Marco Colli <collimarco91@xxxxxxxxx> · Wed, 13 Nov 2019 12:56:22 +0100

> the answer is that is because it is a GIN index. Make the same index only as btree, and you should get good performance as it can filter the tags within a given project without visiting the table.

Currently I have this GIN index:
    "index_subscriptions_on_project_id_and_tags" gin (project_id, tags) WHERE trashed_at IS NULL

It uses the btree_gin extension and works perfectly for tag search, except for the "NOT" operator. I don't understand why it doesn't use the GIN index also for the "NOT" operator.
The problem is that I cannot create the same index with BTree, because PG doesn't support BTree on array :( 

On Wed, Nov 13, 2019 at 12:30 PM Jeff Janes <jeff.janes@xxxxxxxxx> wrote:
On Wed, Nov 13, 2019 at 4:20 AM Marco Colli <collimarco91@xxxxxxxxx> wrote:
Replying to the previous questions:
- work_mem = 64MB (there are hundreds of connections)
- the project 123 has more than 7M records, and those that don't have the tag 'en' are 4.8M

What was the plan for the one that took 500ms?

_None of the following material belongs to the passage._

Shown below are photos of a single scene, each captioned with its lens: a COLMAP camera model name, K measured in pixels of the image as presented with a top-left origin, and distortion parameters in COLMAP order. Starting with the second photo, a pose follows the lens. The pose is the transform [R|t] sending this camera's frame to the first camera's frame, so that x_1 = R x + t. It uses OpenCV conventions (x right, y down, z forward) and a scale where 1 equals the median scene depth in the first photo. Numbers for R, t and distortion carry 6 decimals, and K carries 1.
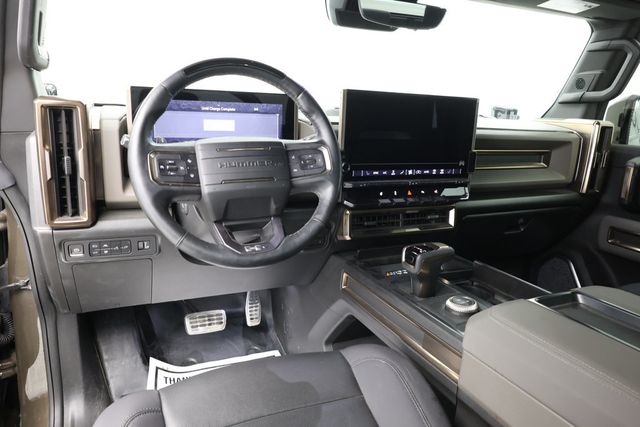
lens RADIAL K [[452.7, 0, 320.0], [0, 452.7, 213.5], [0, 0, 1]] dist [0.074508, 0.001690]
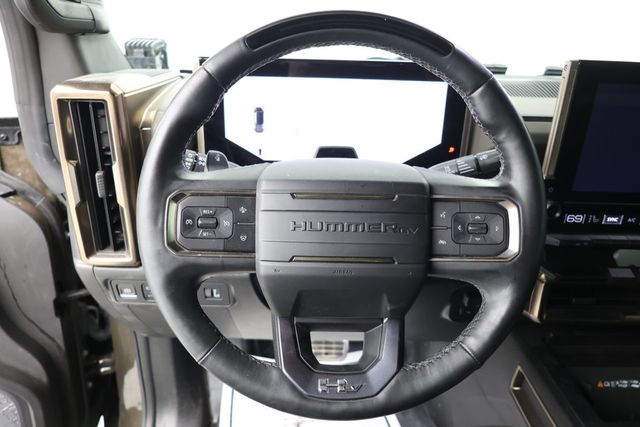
lens RADIAL K [[445.5, 0, 319.6], [0, 445.5, 234.5], [0, 0, 1]] dist [-0.036365, 0.000984]
pose [[0.914488, 0.173954, -0.365312, -0.000261], [-0.111899, 0.976382, 0.184816, -0.177982], [0.388833, -0.128134, 0.912354, 0.493364]]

This is the query / plan without the filter on tags:

SELECT COUNT(*) FROM "subscriptions" WHERE "subscriptions"."project_id" = 123 AND "subscriptions"."trashed_at" IS NULL;

                 QUERY PLAN                                                                                                 
------------------------------------------------------------------------------------------------------------------------------------------------------------------------------------------------------------
 Finalize Aggregate  (cost=291342.67..291342.68 rows=1 width=8) (actual time=354.556..354.556 rows=1 loops=1)
   ->  Gather  (cost=291342.05..291342.66 rows=6 width=8) (actual time=354.495..374.305 rows=7 loops=1)
         Workers Planned: 6
         Workers Launched: 6
         ->  Partial Aggregate  (cost=290342.05..290342.06 rows=1 width=8) (actual time=349.799..349.799 rows=1 loops=7)
               ->  Parallel Index Only Scan using index_subscriptions_on_project_id_and_uid on subscriptions  (cost=0.56..287610.27 rows=1092713 width=0) (actual time=0.083..273.018 rows=1030593 loops=7)
                     Index Cond: (project_id = 123)
                     Heap Fetches: 280849
 Planning Time: 0.753 ms
 Execution Time: 374.483 ms
(10 rows)

My previous comment about the bitmap index scan taking half the time was a slip of the eye, I was comparing *cost* of the bitmap index scan to the *time* of the overall plan.  But then the question is, why isn't it doing an index-only scan on  "index_subscriptions_on_project_id_and_tags"?  And the answer is that is because it is a GIN index.  Make the same index only as btree, and you should get good performance as it can filter the tags within a given project without visiting the table.

Cheers,

Jeff